Plain-text document sources
-*-
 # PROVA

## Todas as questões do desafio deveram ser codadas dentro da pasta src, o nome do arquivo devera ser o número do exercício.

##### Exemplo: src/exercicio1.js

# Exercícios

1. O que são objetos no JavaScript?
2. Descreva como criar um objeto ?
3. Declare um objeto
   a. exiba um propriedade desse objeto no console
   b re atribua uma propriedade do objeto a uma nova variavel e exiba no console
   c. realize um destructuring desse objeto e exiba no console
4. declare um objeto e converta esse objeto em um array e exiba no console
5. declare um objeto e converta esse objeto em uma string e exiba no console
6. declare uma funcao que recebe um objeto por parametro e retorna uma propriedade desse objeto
-*-
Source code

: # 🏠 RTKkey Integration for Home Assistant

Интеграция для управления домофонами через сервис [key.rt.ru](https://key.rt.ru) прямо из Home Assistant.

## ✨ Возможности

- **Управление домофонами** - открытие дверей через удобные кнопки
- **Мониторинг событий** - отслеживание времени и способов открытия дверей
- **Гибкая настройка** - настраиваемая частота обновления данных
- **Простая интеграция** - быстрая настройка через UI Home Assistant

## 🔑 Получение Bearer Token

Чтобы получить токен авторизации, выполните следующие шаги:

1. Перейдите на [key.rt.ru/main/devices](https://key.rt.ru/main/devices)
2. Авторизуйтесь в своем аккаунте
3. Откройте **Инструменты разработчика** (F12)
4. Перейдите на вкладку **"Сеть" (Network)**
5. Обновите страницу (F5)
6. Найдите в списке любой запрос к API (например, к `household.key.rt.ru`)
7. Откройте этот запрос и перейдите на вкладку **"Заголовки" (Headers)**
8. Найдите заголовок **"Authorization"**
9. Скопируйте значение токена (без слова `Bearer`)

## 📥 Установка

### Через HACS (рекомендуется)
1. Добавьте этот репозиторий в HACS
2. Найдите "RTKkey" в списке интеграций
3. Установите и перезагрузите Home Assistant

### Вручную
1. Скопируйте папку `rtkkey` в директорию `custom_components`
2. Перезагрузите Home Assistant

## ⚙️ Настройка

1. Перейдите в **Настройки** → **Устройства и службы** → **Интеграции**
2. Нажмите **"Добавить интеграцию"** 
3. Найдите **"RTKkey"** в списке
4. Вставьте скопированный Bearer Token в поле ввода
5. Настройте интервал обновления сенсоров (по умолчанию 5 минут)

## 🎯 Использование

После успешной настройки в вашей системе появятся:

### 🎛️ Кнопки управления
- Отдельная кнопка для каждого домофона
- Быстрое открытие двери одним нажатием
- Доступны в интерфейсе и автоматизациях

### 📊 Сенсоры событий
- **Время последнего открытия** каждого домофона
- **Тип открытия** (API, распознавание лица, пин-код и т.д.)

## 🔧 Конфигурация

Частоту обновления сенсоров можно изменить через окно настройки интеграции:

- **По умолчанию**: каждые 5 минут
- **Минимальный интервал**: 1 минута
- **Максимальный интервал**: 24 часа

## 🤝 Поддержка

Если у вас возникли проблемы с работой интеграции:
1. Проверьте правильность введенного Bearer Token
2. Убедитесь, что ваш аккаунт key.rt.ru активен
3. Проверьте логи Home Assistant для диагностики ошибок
-*-
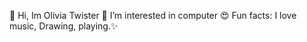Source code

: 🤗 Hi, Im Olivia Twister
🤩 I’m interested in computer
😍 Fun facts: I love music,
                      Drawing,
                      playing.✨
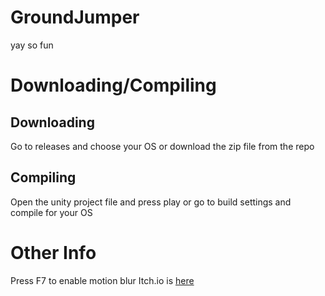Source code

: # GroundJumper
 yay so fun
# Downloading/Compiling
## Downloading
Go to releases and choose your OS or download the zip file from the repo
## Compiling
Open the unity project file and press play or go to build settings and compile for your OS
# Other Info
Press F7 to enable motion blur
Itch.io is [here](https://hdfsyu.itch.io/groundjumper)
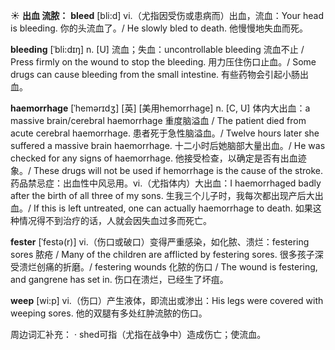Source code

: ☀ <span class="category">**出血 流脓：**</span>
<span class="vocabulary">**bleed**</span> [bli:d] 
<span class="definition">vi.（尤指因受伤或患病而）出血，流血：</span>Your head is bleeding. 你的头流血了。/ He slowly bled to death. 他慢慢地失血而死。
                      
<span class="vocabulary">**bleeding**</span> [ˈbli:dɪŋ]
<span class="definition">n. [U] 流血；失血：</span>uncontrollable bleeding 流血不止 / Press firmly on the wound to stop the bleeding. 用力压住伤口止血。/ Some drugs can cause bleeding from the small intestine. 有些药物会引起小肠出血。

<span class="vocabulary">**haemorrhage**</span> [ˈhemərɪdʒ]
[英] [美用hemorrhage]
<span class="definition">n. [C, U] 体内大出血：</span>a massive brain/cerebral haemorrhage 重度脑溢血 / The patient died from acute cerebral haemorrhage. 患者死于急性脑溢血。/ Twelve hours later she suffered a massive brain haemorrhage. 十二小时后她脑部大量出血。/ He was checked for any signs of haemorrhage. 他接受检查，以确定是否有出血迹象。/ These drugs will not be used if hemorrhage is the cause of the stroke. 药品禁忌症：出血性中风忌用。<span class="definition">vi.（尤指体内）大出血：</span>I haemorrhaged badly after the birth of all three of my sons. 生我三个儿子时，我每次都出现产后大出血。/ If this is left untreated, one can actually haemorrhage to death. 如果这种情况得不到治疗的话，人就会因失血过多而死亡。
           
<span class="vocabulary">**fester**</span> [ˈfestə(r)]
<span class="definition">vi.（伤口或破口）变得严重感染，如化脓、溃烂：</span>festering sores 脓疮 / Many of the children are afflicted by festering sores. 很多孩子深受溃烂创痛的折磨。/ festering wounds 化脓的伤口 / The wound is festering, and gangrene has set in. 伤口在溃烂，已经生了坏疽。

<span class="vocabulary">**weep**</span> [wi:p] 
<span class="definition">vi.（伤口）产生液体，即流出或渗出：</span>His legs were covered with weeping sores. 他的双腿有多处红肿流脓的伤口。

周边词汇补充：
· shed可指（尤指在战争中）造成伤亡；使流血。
-*-
▶ EXERCISE DIRECTIONS
Write out exactly the lines above from the line with "- **Мониторинг событий**" through the line with "1. Перейдите на", both of them included, and leave out all other lines.

▶ PROBLEM SOLUTION
- **Мониторинг событий** - отслеживание времени и способов открытия дверей
- **Гибкая настройка** - настраиваемая частота обновления данных
- **Простая интеграция** - быстрая настройка через UI Home Assistant

## 🔑 Получение Bearer Token

Чтобы получить токен авторизации, выполните следующие шаги:

1. Перейдите на [key.rt.ru/main/devices](https://key.rt.ru/main/devices)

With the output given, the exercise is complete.